There’s nothing worse than having your phone or laptop stolen, especially when you end up losing more than just photos and messages. Thankfully, there’s a way to help prevent permanent loss of your devices, and ways to help cover your back in case anything is ever taken from you.

Here’s four things to help prevent losing everything when your phone or laptop is taken from you.

1. Make a note of all your serial numbers

I would have increased my chances of getting my laptop back by knowing its serial number. But I never made a note of it. Because, as the kind woman at my insurance company said: “You don’t expect to be burgled, do you?”

Take a photo of the numbers on the back of your laptop, PC peripherals and other devices. And don’t stop there – also get close-ups of distinguishing features, such as scratches and marks.

Also take screenshots of your laptop’s (and any other devices’) identifying information. For example, in Windows 10, go to the Control Panel, click ‘System and Security’ and then, under the heading System, click ‘See the name of this computer’. Take a screenshot and email it to yourself, then print and file it.

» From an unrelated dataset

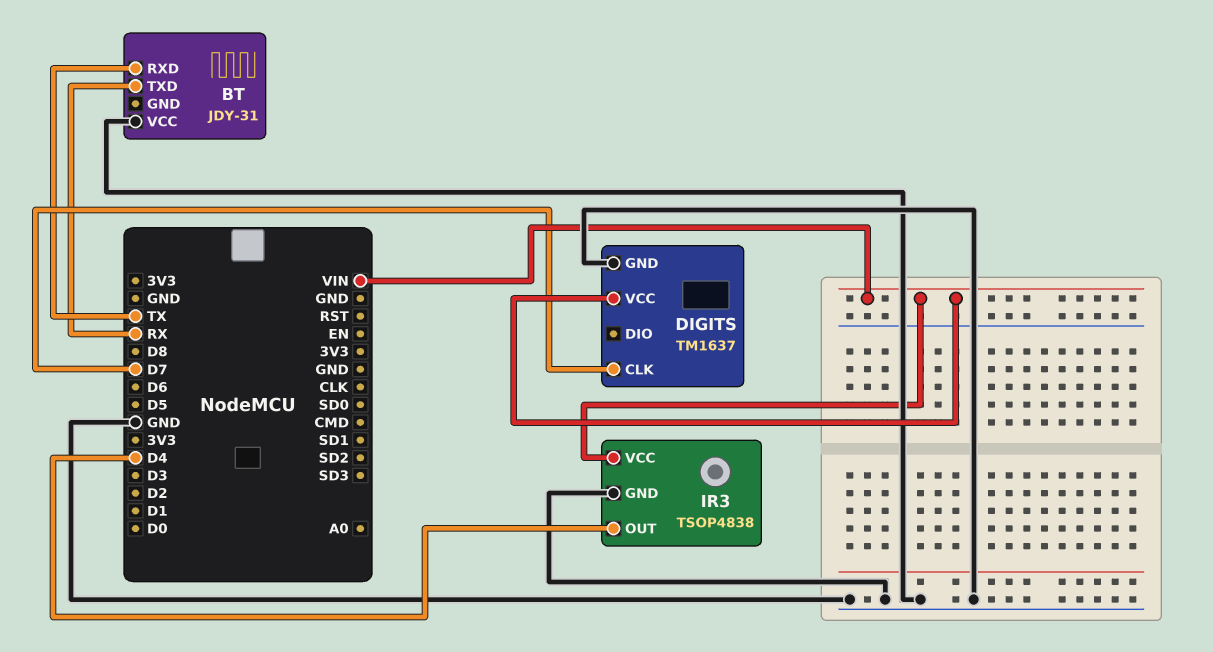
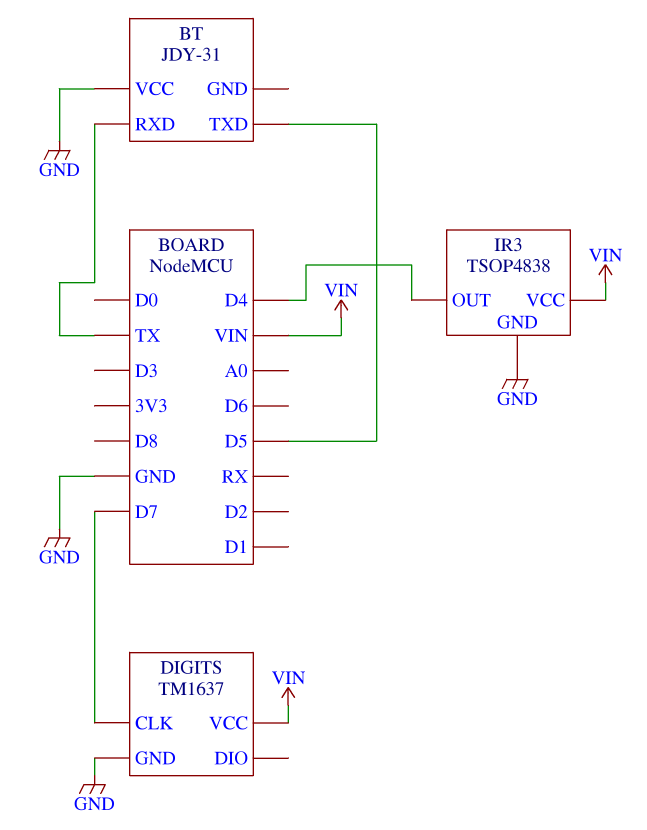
BT pin TXD: RX -> D5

2. Install tracking software


Once installed on your laptop, tablet or other device, tracking software lets you see where that device is and what it’s being used for. Obviously it’s a little late to install one of these programs on my laptop (we’re firmly in “if only” territory now), but using one or more of these tools could help you to track a stolen laptop and even photograph the criminal using it.

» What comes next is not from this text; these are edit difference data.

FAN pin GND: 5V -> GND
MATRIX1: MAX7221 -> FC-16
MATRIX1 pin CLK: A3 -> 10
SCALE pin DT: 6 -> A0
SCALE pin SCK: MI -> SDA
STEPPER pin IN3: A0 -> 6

First, if you have a Windows 10 laptop, you should enable Find My Device. Once this free built-in service is switched on, you can use your Microsoft account to find your Windows 10 device – even if it’s only slipped down the back of the sofa.

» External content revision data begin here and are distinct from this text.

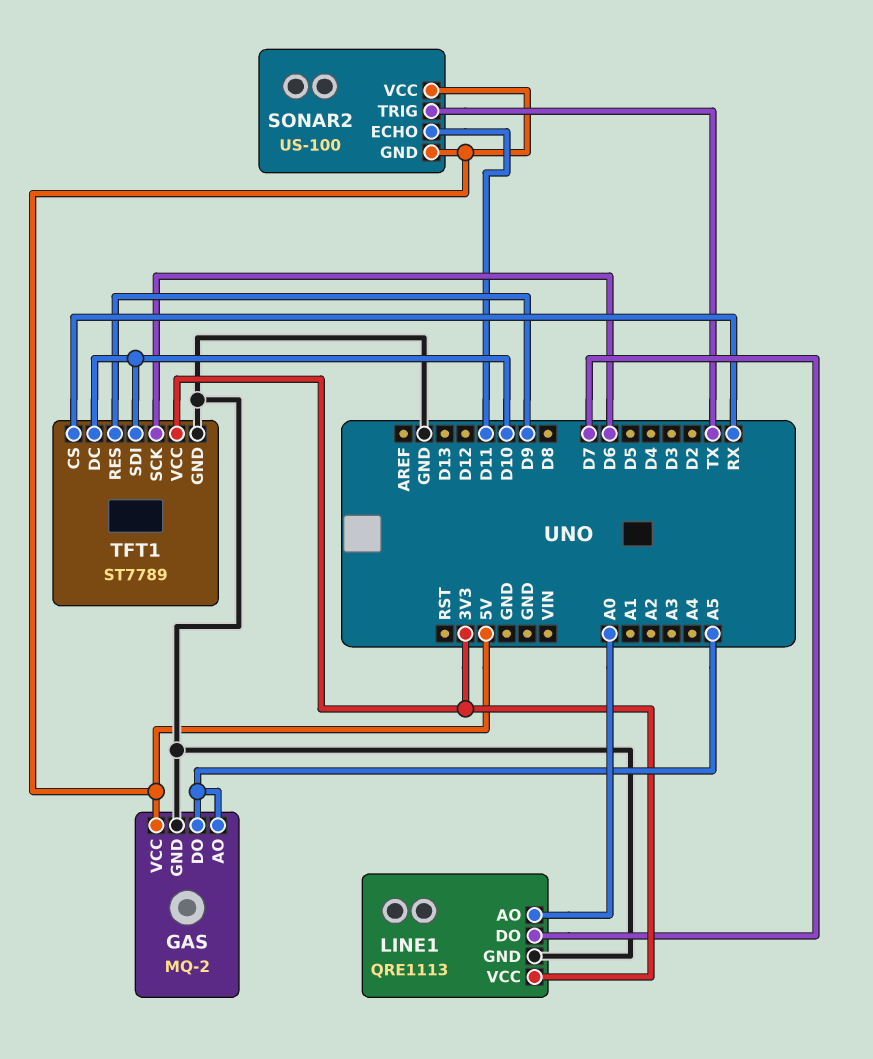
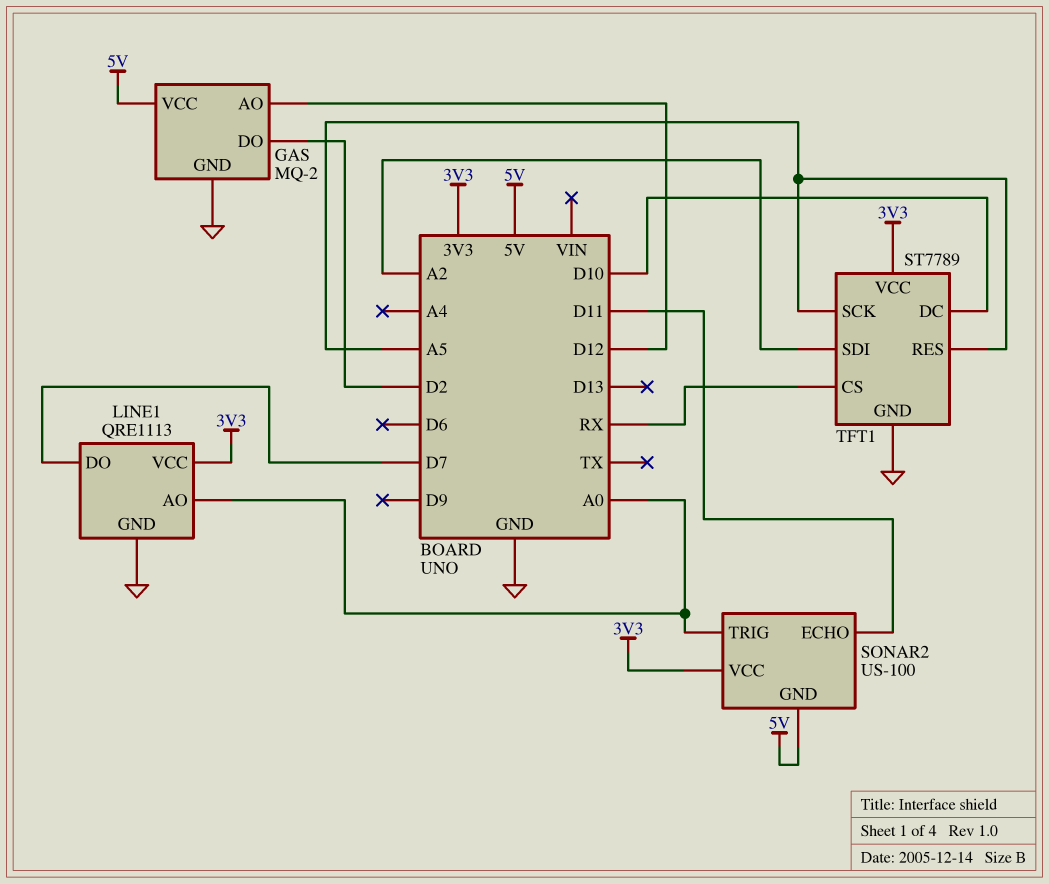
GAS pin AO: A5 -> D12
GAS pin DO: A5 -> D2
SONAR2 pin TRIG: TX -> A0
SONAR2 pin VCC: 5V -> 3V3
TFT1 pin RES: D9 -> A5
TFT1 pin SCK: D6 -> A5
TFT1 pin SDI: D10 -> A2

Prey is our favourite tracking program. It supports Windows 7 and 8.1 as well as 10, and also has free apps for Android and iOS. It’s free for the first three devices you use it on.

Once you install Prey, it runs silently in the background, using as little battery life as possible (handy if your device is stolen). By logging in on another device you can launch Prey remotely on the laptop, tablet or phone that’s gone missing. Not only will the program give details of where the lost device is, it’ll even silently and secretly take a photo of who’s using it. Along with the device’s serial number, that photo is the most useful piece of evidence you can give to the police.

3. Back up all your data


Even the fanciest tracking software can’t stop a thief from wiping your stolen laptop, phone or tablet. What’s more, it’s standard practice among secondhand stores to wipe devices fully before selling them – and that’s a good thing, because it prevents data theft. But it does mean you can lose all your data by the time you find your stolen laptop.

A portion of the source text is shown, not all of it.